狗娃发出一声凄厉的尖叫,连滚带爬地朝着远离打谷场的方向亡命奔逃!
王瞎子这看似愚蠢的、未被语法规则束缚的方言疑问,如同阳光照射下的第一片雪花,引发了连锁崩塌!
那些正在疯狂争抢种子、或刚刚被种子污染、处于意志争夺最脆弱关头的村民,在王瞎子那纯粹、未被规则扭曲的方言和目光注视下,如同被无形的圣光照耀!
“三……三婶?你咬我作甚!”
“柱子!你眼珠子咋蓝了?!”
“天爷啊!这……这是咋了?!”
一声声带着巨大惊恐、却恢复了基本理智和方言表达的惊呼在打谷场上响起!被音标污染的光芒在更多村民眼中熄灭!皮肤下的烙印淡化!混乱的争夺瞬间变成了惊恐的推搡和逃离!如同被无形的瘟疫驱散!
然而,这“免疫”的光环,对陈北河无效!
王瞎子那浑浊的目光,最终落在了打谷场中央,那个拖着犁头、如同冰冷机器的身影上。他似乎认出了那是谁,枯槁的脸上悲悯之色更重。
“北河娃?”王瞎子拄着拐杖,颤巍巍地向前挪了一步,用那最朴素的、未被规则玷污的方言呼唤道,“你……拿个烂犁头……戳地做甚哩?手……都流血咧……疼不?”
疼不?
这两个最简单、最直接的音节,如同最纯净的山泉,试图冲刷陈北河被污染和禁锢的意识。
陈北河那冰冷机械的播种动作,再次出现了极其短暂的停顿!他空洞的眼睛里,那片猩红的混乱深处,似乎有极其微弱的光芒挣扎着闪烁了一下!腹中胚胎的搏动也出现了一丝极其短暂的紊乱!
但,也仅仅是刹那!
咚!!!
胚胎核心猛地爆发出更沉重、更贪婪的搏动!一股冰冷、蛮横、带着绝对压制力量的意志洪流,如同灭世的海啸,瞬间将陈北河意识中那点微弱的挣扎彻底碾碎!

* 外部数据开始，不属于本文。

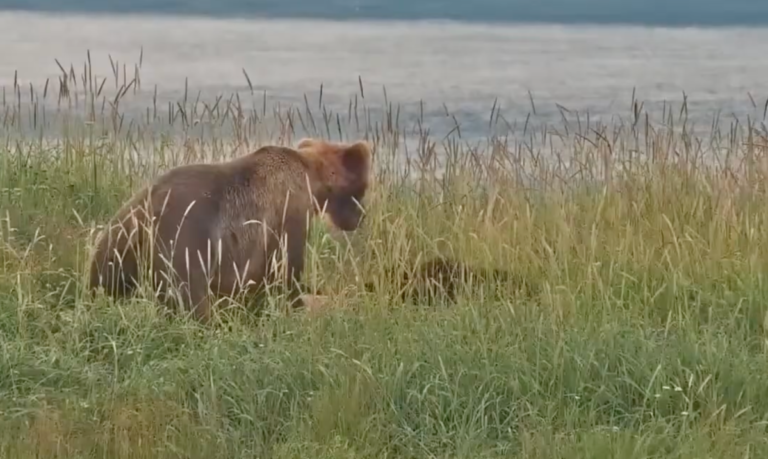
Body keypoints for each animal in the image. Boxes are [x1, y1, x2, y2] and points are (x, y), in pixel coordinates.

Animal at [88, 137, 372, 323]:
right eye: (363, 188)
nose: (360, 218)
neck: (309, 178)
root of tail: (143, 216)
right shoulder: (287, 213)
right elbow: (285, 270)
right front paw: (296, 303)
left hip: (118, 241)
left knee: (105, 279)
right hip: (183, 239)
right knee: (190, 294)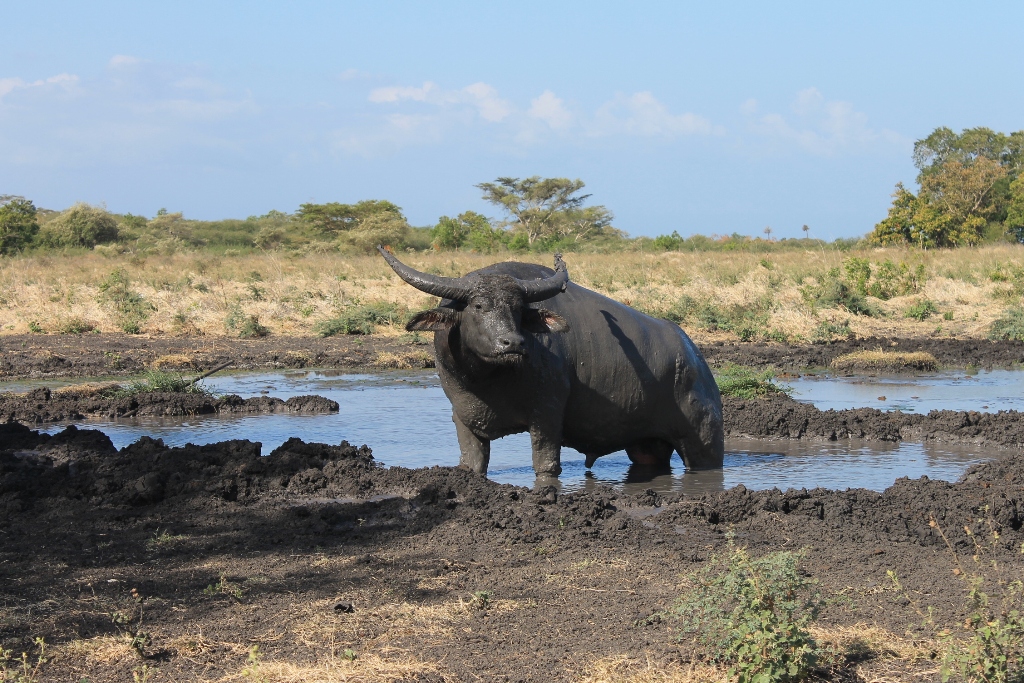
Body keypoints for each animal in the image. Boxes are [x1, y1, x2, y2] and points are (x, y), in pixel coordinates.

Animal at [380, 246, 724, 481]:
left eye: (518, 308)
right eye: (477, 306)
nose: (513, 343)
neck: (488, 381)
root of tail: (693, 356)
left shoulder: (546, 416)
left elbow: (545, 465)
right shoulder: (463, 420)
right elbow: (472, 464)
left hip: (704, 442)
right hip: (647, 448)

“嗬……”陈北河喉咙里发出一声满足的低吼,刚刚出现一丝人性的空洞眼神,瞬间被更深的、纯粹的服从取代!他握紧犁柄的手更加用力,缠绕手臂的幽蓝光痕爆发出刺目的光芒!无视了王瞎子的呼唤,无视了后背涌出的鲜血,他高高举起那异形钻头般的犁头,带着毁灭性的力量,朝着脚下坚硬的土地——再次狠狠捅了下去!
噗嗤——!!!
钻头撕裂冻土!幽蓝光芒爆发!又一颗冰冷的音标种子,被无情地“吐”入地底深渊!
王瞎子佝偻的身体僵在原地,浑浊的白翳眼睛茫然地“望”着陈北河那冰冷决绝的动作。枯槁的脸上,悲悯凝固,最终化为一种更深沉的、无法理解的哀伤。
他的免疫,能唤醒被浅层污染的村民。
却无法穿透那深深植入陈北河体内、以毁灭规则为食的胚胎核心。
无法唤醒那个被深渊彻底吞噬的灵魂。